Microbrand
A microbrand is a small, independently-owned watch brand — typically founded by enthusiasts, selling direct-to-consumer, and producing in low volume.
A microbrand is a small, independently-owned watch brand. Microbrands typically share several traits: founded by an enthusiast (often funded via Kickstarter, Indiegogo, or personal savings), low production volume (hundreds to low thousands of units per reference), direct-to-consumer sales (no retail distribution, no authorised-dealer network), and aggressive pricing relative to mainstream brands of comparable spec.
Microbrands generally don't build their own movements; they assemble watches around Seiko NH35, Miyota 9015, Sellita SW200-1, or ETA 2824 calibers, with custom cases, dials, and bezels manufactured in Hong Kong, mainland China, or Switzerland depending on the brand's positioning.

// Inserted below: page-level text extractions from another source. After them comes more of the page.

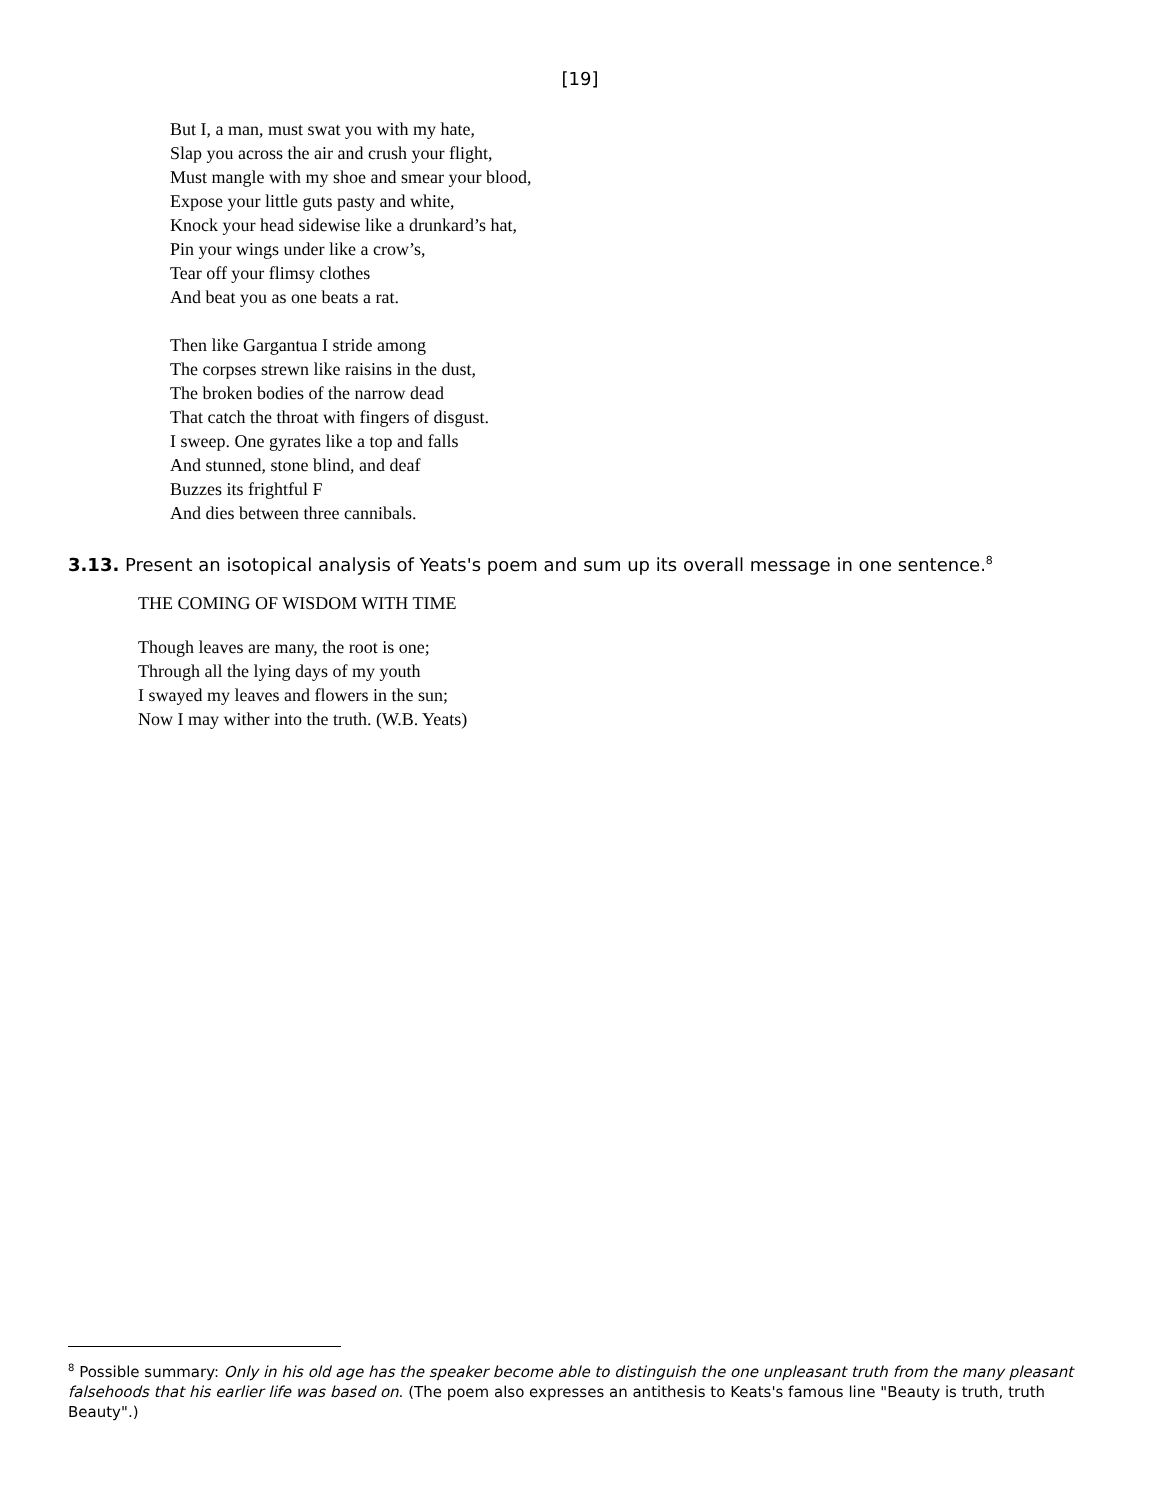[19]
But I, a man, must swat you with my hate,
Slap you across the air and crush your flight,
Must mangle with my shoe and smear your blood,
Expose your little guts pasty and white,
Knock your head sidewise like a drunkard’s hat,
Pin your wings under like a crow’s,
Tear off your flimsy clothes
And beat you as one beats a rat.
Then like Gargantua I stride among
The corpses strewn like raisins in the dust,
The broken bodies of the narrow dead
That catch the throat with fingers of disgust.
I sweep. One gyrates like a top and falls
And stunned, stone blind, and deaf
Buzzes its frightful F
And dies between three cannibals.
3.13. Present an isotopical analysis of Yeats's poem and sum up its overall message in one sentence.<sup>8</sup>
THE COMING OF WISDOM WITH TIME
Though leaves are many, the root is one;
Through all the lying days of my youth
I swayed my leaves and flowers in the sun;
Now I may wither into the truth. (W.B. Yeats)
<sup>8</sup> Possible summary: Only in his old age has the speaker become able to distinguish the one unpleasant truth from the many pleasant falsehoods that his earlier life was based on. (The poem also expresses an antithesis to Keats's famous line "Beauty is truth, truth Beauty".)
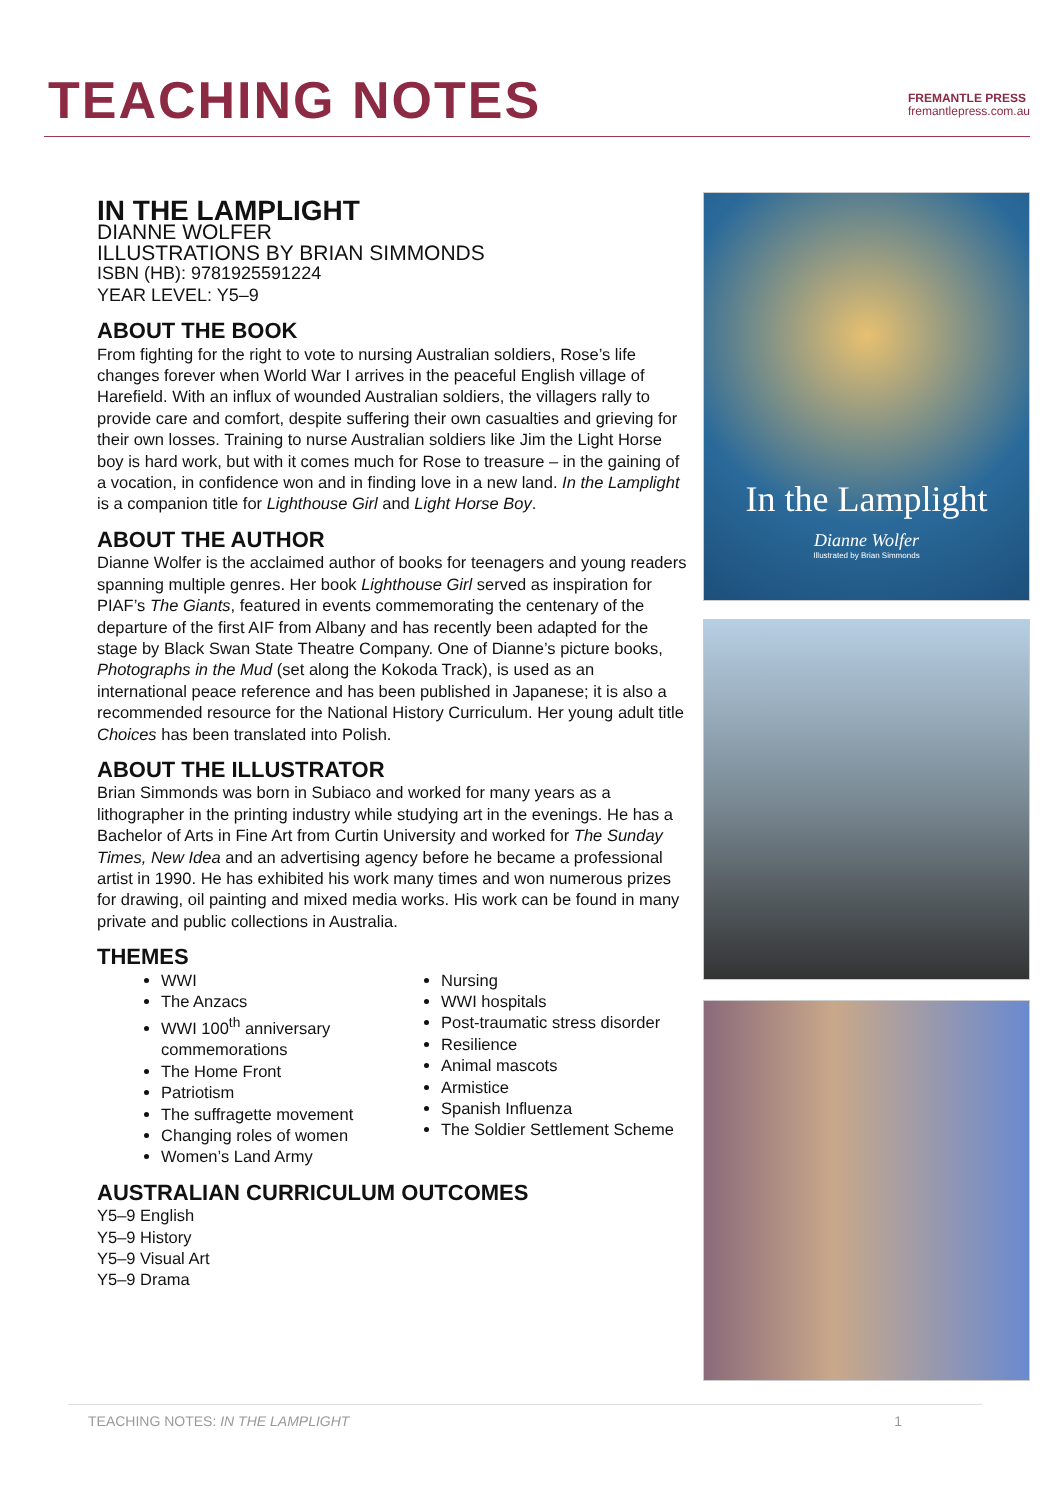TEACHING NOTES
FREMANTLE PRESS
fremantlepress.com.au
IN THE LAMPLIGHT
DIANNE WOLFER
ILLUSTRATIONS BY BRIAN SIMMONDS
ISBN (HB): 9781925591224
YEAR LEVEL: Y5–9
ABOUT THE BOOK
From fighting for the right to vote to nursing Australian soldiers, Rose’s life changes forever when World War I arrives in the peaceful English village of Harefield. With an influx of wounded Australian soldiers, the villagers rally to provide care and comfort, despite suffering their own casualties and grieving for their own losses. Training to nurse Australian soldiers like Jim the Light Horse boy is hard work, but with it comes much for Rose to treasure – in the gaining of a vocation, in confidence won and in finding love in a new land. In the Lamplight is a companion title for Lighthouse Girl and Light Horse Boy.
ABOUT THE AUTHOR
Dianne Wolfer is the acclaimed author of books for teenagers and young readers spanning multiple genres. Her book Lighthouse Girl served as inspiration for PIAF’s The Giants, featured in events commemorating the centenary of the departure of the first AIF from Albany and has recently been adapted for the stage by Black Swan State Theatre Company. One of Dianne’s picture books, Photographs in the Mud (set along the Kokoda Track), is used as an international peace reference and has been published in Japanese; it is also a recommended resource for the National History Curriculum. Her young adult title Choices has been translated into Polish.
ABOUT THE ILLUSTRATOR
Brian Simmonds was born in Subiaco and worked for many years as a lithographer in the printing industry while studying art in the evenings. He has a Bachelor of Arts in Fine Art from Curtin University and worked for The Sunday Times, New Idea and an advertising agency before he became a professional artist in 1990. He has exhibited his work many times and won numerous prizes for drawing, oil painting and mixed media works. His work can be found in many private and public collections in Australia.
THEMES
WWI
The Anzacs
WWI 100<sup>th</sup> anniversary commemorations
The Home Front
Patriotism
The suffragette movement
Changing roles of women
Women’s Land Army
Nursing
WWI hospitals
Post-traumatic stress disorder
Resilience
Animal mascots
Armistice
Spanish Influenza
The Soldier Settlement Scheme
AUSTRALIAN CURRICULUM OUTCOMES
Y5–9 English
Y5–9 History
Y5–9 Visual Art
Y5–9 Drama
In the Lamplight
Dianne Wolfer
Illustrated by Brian Simmonds
TEACHING NOTES: IN THE LAMPLIGHT 1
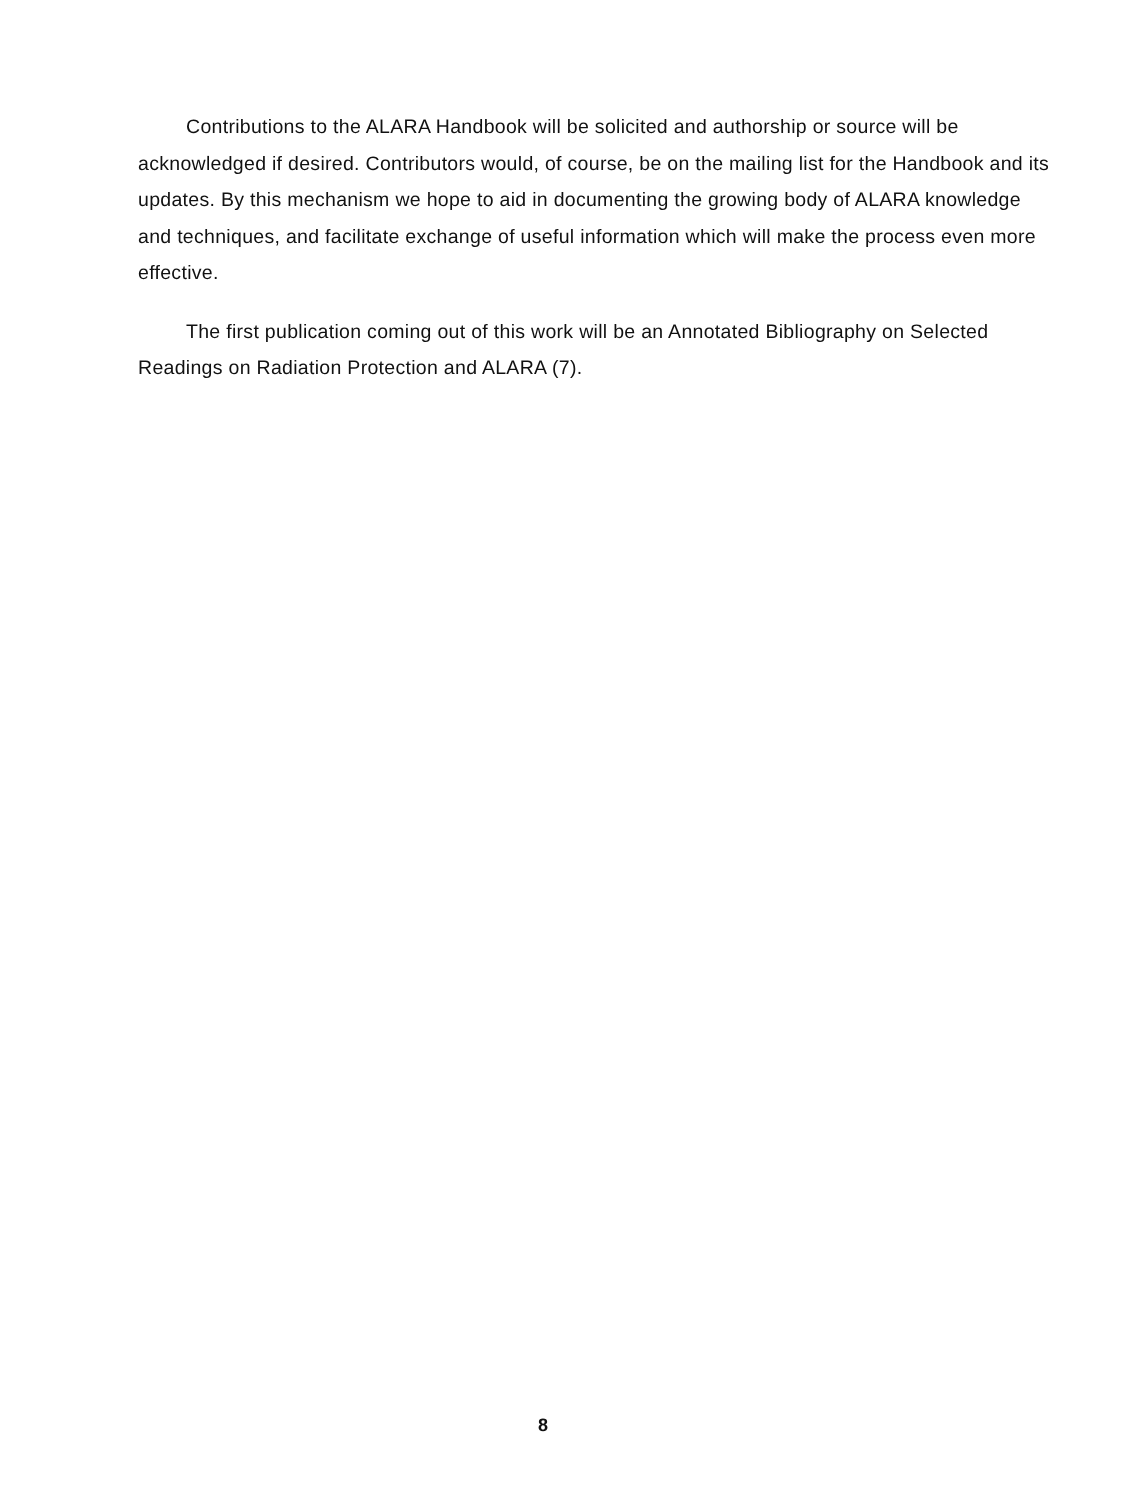Contributions to the ALARA Handbook will be solicited and authorship or source will be acknowledged if desired. Contributors would, of course, be on the mailing list for the Handbook and its updates. By this mechanism we hope to aid in documenting the growing body of ALARA knowledge and techniques, and facilitate exchange of useful information which will make the process even more effective.
The first publication coming out of this work will be an Annotated Bibliography on Selected Readings on Radiation Protection and ALARA (7).
8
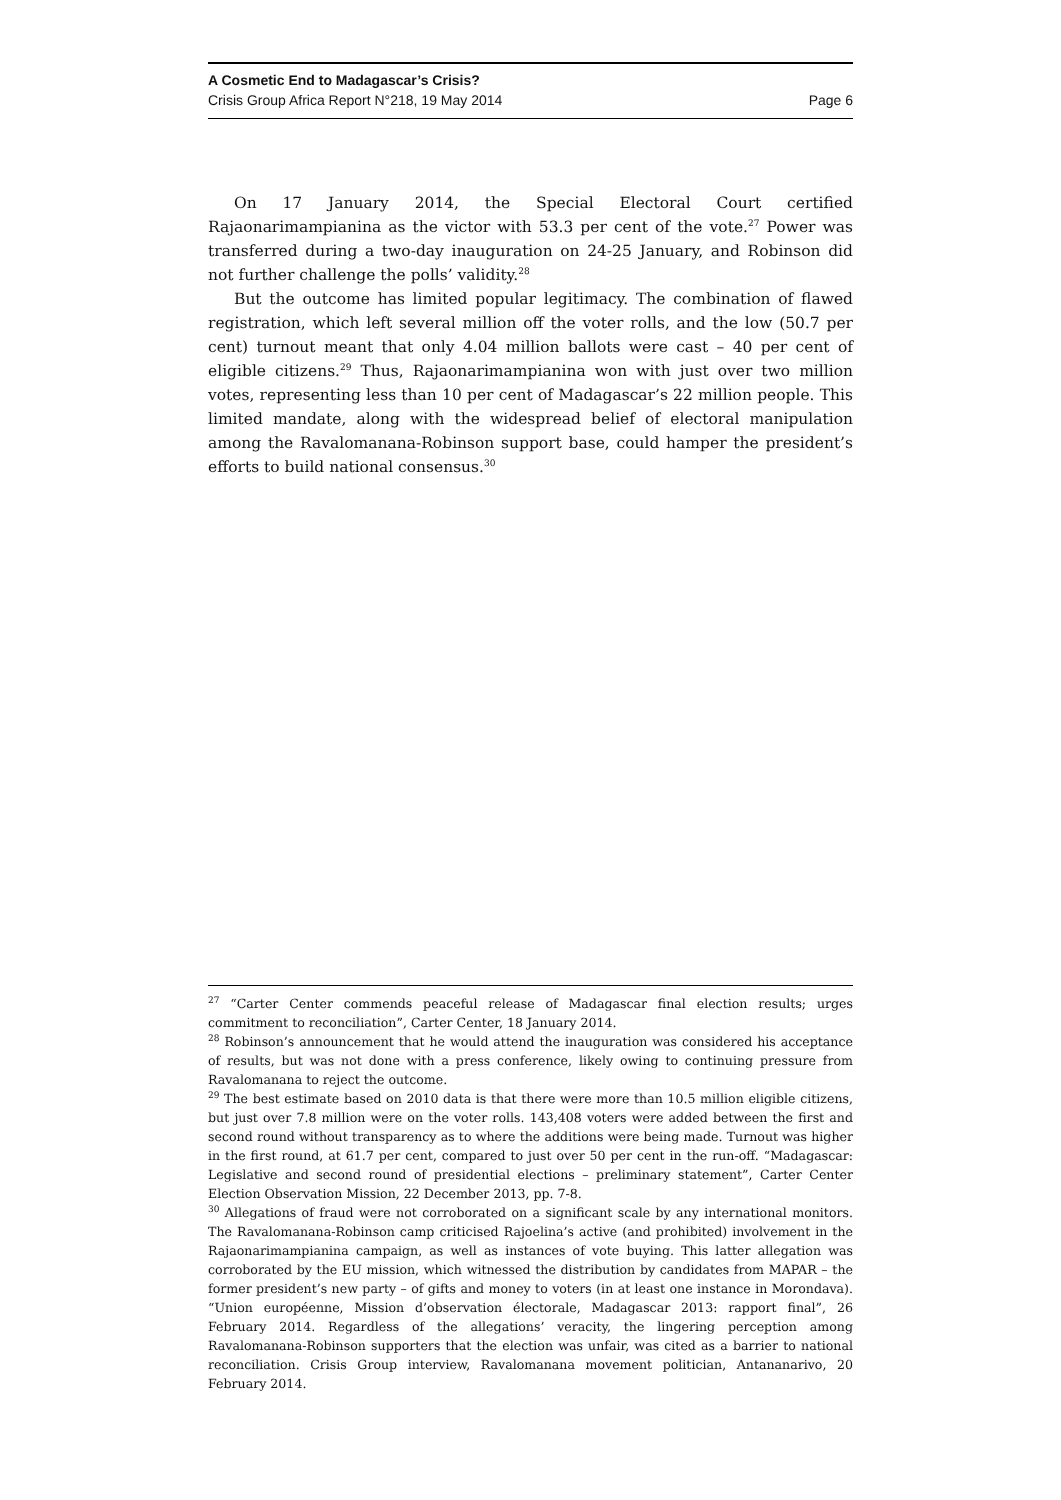A Cosmetic End to Madagascar’s Crisis?
Crisis Group Africa Report N°218, 19 May 2014 Page 6
On 17 January 2014, the Special Electoral Court certified Rajaonarimampianina as the victor with 53.3 per cent of the vote.<sup>27</sup> Power was transferred during a two-day inauguration on 24-25 January, and Robinson did not further challenge the polls’ validity.<sup>28</sup>
But the outcome has limited popular legitimacy. The combination of flawed registration, which left several million off the voter rolls, and the low (50.7 per cent) turnout meant that only 4.04 million ballots were cast – 40 per cent of eligible citizens.<sup>29</sup> Thus, Rajaonarimampianina won with just over two million votes, representing less than 10 per cent of Madagascar’s 22 million people. This limited mandate, along with the widespread belief of electoral manipulation among the Ravalomanana-Robinson support base, could hamper the president’s efforts to build national consensus.<sup>30</sup>
<sup>27</sup> “Carter Center commends peaceful release of Madagascar final election results; urges commitment to reconciliation”, Carter Center, 18 January 2014.
<sup>28</sup> Robinson’s announcement that he would attend the inauguration was considered his acceptance of results, but was not done with a press conference, likely owing to continuing pressure from Ravalomanana to reject the outcome.
<sup>29</sup> The best estimate based on 2010 data is that there were more than 10.5 million eligible citizens, but just over 7.8 million were on the voter rolls. 143,408 voters were added between the first and second round without transparency as to where the additions were being made. Turnout was higher in the first round, at 61.7 per cent, compared to just over 50 per cent in the run-off. “Madagascar: Legislative and second round of presidential elections – preliminary statement”, Carter Center Election Observation Mission, 22 December 2013, pp. 7-8.
<sup>30</sup> Allegations of fraud were not corroborated on a significant scale by any international monitors. The Ravalomanana-Robinson camp criticised Rajoelina’s active (and prohibited) involvement in the Rajaonarimampianina campaign, as well as instances of vote buying. This latter allegation was corroborated by the EU mission, which witnessed the distribution by candidates from MAPAR – the former president’s new party – of gifts and money to voters (in at least one instance in Morondava). “Union européenne, Mission d’observation électorale, Madagascar 2013: rapport final”, 26 February 2014. Regardless of the allegations’ veracity, the lingering perception among Ravalomanana-Robinson supporters that the election was unfair, was cited as a barrier to national reconciliation. Crisis Group interview, Ravalomanana movement politician, Antananarivo, 20 February 2014.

Well-known microbrands include Christopher Ward (one of the largest, arguably no longer "micro"), Lorier, Halios, Baltic, Farer, Boldr, Yema (revived), Monta, Studio Underd0g, Brew, NTH, and anOrdain. The label "microbrand" is somewhat fluid — at some point a microbrand becomes simply "an independent brand" or "a small Swiss brand" — but the underlying differentiator is enthusiast-owned, low-volume, direct sales.